(Page text):

Detailed CUDA setup instructions (Windows + Linux, including the “DLL relocation” workaround for CUDA 13) live in inst/doc/cuda_setup.md. The short version:

Install the NVIDIA CUDA Toolkit (≥ 12.0).
On Linux: nothing else.
On Windows: install Rtools45 + the MSVC Build Tools (nvcc on Windows invokes cl.exe internally), then either set CUDA_PATH or rely on the default Program Files install location.
Reinstall didgpu from source. Verify with didgpu::didgpu_has_cuda_support().

10.3 Picking a backend

fit <- didgpu(panel, ..., backend = "auto")

backend = "auto" does the right thing:

If CUDA is compiled in and the panel is large enough for the GPU to win, it uses CUDA;
otherwise it falls back to the Rcpp backend (cpu);
and if that path doesn’t support a feature you asked for (controls, continuous treatment, normalized estimator), it falls back further to the pure-R backend.

You can force a backend explicitly with backend = "r", "cpu", or "cuda". The output of any backend is bit-for-bit identical on the deterministic point estimate; only the bootstrap RNG stream differs between the GPU and CPU bootstraps (the SEs converge as B → ∞).

10.4 Bookkeeping: which Blackwell card?

If you have a current-generation Blackwell card (RTX PRO Blackwell, RTX 50-series), make sure you’re on didgpu ≥ 0.1.1 — earlier versions silently returned all-zero CUDA results on Blackwell because the kernels were compiled only for sm_75–sm_90. The fix added sm_120 and a compute_120 PTX fallback; this is in every release from 0.1.1 onward.

Tip

A full benchmark chapter with reproducible bench scripts and per-method profiling output is in progress.

(Do this):
In the didgpu setup text, which backend does backend = "auto" fall back to when the Rcpp path doesn't support a requested feature?

Records from a data collection
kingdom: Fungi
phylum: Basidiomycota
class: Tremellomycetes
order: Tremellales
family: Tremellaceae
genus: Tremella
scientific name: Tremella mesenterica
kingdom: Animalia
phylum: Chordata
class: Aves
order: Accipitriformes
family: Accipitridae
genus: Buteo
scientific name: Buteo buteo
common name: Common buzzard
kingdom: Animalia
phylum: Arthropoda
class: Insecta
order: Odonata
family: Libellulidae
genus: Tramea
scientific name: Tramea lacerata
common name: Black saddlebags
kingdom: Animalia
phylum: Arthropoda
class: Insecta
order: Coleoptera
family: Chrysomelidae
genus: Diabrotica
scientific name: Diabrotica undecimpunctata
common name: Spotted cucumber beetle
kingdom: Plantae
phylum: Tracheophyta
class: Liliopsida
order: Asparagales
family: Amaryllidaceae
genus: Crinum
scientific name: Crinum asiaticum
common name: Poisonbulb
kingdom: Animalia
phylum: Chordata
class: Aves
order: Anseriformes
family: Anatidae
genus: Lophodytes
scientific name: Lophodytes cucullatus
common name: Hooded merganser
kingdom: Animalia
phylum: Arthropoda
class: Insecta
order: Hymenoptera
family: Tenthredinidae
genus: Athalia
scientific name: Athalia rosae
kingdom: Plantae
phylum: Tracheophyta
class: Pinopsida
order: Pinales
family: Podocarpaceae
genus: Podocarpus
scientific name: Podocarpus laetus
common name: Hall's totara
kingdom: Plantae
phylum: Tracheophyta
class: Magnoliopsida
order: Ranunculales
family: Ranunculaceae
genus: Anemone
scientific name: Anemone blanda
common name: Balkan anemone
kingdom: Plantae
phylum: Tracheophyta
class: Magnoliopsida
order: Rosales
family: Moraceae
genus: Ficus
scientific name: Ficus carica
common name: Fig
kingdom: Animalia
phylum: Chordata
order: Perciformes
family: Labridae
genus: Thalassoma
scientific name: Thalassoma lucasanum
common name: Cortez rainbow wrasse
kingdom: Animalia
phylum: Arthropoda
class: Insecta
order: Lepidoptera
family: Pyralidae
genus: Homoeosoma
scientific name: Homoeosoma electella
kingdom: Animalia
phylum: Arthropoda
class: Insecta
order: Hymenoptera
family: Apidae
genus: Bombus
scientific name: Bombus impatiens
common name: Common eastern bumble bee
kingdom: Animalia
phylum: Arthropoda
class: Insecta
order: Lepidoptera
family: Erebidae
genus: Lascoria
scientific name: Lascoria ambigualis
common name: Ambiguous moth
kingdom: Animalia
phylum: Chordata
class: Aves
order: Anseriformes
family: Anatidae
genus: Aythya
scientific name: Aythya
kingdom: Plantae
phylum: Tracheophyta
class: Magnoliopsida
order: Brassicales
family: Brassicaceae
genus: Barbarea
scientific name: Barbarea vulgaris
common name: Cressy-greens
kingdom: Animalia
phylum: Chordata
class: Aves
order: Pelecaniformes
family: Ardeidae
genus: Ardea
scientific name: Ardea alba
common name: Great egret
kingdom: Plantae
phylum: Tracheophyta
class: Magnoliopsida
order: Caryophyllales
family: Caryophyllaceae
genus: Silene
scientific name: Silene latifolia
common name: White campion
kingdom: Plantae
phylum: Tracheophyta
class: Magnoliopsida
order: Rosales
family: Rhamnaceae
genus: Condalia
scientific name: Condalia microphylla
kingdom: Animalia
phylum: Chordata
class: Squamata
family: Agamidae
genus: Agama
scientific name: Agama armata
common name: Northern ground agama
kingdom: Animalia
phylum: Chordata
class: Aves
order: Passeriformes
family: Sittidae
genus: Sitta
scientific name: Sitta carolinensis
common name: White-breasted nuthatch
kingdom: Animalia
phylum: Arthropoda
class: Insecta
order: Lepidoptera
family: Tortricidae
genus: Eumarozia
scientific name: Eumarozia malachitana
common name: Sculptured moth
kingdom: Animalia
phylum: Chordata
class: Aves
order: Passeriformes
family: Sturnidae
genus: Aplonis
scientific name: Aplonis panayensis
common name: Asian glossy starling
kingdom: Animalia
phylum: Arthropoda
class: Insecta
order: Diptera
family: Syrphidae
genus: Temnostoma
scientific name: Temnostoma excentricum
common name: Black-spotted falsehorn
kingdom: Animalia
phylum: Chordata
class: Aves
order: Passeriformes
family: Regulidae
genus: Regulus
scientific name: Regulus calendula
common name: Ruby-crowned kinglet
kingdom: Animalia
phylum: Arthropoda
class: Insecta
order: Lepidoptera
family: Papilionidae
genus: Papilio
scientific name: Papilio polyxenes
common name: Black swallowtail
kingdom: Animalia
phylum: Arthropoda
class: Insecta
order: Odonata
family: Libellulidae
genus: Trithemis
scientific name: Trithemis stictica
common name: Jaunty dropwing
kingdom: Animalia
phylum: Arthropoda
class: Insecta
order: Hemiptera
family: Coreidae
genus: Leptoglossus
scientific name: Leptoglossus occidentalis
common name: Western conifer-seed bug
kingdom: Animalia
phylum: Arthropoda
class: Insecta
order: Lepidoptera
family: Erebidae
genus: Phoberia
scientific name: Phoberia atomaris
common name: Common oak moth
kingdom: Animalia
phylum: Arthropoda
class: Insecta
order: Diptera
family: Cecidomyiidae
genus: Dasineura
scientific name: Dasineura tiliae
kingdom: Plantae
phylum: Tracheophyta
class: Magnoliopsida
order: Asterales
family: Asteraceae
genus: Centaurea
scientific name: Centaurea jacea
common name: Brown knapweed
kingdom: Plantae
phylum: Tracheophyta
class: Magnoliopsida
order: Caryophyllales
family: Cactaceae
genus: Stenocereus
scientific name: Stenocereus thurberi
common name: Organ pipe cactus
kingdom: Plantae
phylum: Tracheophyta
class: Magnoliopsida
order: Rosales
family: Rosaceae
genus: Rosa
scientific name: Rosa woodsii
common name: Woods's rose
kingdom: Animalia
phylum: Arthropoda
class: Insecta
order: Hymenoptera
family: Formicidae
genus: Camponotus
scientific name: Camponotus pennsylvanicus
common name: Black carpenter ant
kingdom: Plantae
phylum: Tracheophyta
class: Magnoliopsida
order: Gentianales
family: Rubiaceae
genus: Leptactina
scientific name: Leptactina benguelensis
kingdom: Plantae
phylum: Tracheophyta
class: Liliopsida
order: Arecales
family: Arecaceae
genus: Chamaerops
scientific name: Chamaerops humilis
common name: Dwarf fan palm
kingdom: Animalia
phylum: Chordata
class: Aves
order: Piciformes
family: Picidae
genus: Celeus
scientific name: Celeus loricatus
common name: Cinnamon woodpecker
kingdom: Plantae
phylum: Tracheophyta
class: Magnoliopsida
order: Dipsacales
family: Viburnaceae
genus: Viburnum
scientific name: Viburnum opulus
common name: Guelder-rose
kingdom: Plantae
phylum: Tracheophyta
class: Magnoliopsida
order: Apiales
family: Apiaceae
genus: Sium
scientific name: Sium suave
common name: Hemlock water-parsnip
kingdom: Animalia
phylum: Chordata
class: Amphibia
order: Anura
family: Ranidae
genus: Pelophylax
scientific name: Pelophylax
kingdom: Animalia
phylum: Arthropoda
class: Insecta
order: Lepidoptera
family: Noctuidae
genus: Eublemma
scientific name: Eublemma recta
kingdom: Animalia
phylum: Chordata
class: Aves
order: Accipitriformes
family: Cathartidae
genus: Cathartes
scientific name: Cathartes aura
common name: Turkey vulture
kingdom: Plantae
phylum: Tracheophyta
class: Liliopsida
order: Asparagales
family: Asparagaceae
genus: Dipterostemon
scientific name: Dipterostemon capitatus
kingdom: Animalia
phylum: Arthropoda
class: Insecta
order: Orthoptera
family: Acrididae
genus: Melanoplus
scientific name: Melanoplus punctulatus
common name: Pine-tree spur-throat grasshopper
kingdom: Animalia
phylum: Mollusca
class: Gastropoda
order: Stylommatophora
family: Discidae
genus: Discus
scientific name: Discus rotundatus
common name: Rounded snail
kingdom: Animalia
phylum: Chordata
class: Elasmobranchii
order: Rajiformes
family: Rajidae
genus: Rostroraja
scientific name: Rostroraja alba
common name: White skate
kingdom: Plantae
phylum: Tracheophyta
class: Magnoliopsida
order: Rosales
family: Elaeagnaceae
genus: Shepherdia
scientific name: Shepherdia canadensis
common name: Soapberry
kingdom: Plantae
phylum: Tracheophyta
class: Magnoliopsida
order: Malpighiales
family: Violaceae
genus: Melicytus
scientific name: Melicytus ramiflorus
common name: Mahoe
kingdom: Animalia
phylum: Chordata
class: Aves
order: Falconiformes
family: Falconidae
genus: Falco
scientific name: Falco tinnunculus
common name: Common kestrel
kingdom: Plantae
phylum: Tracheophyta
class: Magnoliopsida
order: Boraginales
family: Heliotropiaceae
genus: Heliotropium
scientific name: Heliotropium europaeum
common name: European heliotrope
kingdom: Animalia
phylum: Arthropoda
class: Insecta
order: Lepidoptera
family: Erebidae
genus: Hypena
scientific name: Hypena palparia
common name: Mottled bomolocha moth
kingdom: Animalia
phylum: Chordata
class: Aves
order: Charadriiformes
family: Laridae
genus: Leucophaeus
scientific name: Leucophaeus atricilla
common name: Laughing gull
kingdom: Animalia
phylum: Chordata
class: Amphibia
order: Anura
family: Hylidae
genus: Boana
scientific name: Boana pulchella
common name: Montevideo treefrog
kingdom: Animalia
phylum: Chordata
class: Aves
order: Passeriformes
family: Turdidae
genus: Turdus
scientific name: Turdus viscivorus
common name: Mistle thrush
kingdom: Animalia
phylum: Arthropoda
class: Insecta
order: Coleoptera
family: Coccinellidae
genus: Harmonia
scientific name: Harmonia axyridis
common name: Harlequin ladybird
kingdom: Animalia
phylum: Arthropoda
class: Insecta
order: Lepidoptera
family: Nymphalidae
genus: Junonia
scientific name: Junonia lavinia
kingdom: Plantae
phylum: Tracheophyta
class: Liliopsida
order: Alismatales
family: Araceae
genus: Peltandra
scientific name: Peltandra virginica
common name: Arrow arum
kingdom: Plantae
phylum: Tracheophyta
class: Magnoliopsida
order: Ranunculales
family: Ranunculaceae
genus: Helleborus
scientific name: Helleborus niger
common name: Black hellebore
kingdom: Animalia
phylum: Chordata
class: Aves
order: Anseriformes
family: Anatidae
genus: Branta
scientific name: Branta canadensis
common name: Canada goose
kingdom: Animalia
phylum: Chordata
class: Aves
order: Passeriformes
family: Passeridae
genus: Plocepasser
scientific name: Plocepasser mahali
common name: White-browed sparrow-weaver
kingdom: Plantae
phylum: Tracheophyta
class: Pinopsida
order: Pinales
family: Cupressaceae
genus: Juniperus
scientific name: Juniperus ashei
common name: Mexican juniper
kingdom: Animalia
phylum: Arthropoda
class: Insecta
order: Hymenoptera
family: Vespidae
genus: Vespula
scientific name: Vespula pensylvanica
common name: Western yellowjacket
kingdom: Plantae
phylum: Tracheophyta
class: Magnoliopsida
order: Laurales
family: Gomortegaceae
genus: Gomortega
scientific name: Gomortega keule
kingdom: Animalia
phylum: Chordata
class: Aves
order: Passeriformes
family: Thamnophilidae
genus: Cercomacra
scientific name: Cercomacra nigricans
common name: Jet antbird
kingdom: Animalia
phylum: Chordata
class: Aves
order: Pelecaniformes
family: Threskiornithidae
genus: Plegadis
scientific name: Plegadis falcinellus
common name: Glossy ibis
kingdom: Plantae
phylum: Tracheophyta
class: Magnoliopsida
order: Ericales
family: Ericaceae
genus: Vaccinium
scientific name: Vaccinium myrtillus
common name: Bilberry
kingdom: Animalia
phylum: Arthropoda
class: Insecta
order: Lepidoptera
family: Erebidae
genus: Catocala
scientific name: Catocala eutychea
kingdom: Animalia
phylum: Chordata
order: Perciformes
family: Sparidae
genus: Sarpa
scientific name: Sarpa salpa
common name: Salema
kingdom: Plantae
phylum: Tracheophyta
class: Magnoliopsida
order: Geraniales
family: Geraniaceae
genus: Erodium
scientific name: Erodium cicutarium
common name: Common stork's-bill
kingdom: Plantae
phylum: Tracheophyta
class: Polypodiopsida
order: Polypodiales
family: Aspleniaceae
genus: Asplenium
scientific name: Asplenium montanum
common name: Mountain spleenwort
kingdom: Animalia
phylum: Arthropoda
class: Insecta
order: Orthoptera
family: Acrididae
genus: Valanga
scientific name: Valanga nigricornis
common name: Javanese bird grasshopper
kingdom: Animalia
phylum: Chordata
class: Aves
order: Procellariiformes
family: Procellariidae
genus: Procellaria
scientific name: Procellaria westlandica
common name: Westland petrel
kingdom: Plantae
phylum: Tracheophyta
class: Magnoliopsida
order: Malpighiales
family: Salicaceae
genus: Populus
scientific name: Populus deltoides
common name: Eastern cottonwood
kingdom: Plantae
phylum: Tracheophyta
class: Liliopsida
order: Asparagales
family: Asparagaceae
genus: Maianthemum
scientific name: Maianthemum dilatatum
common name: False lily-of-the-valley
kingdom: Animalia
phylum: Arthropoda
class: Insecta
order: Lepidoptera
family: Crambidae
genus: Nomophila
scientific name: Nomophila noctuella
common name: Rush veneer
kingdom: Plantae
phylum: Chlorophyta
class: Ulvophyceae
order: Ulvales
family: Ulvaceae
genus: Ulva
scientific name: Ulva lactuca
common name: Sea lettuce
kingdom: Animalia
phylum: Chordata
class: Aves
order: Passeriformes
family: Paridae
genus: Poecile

(The completed task):
The pure-R backend.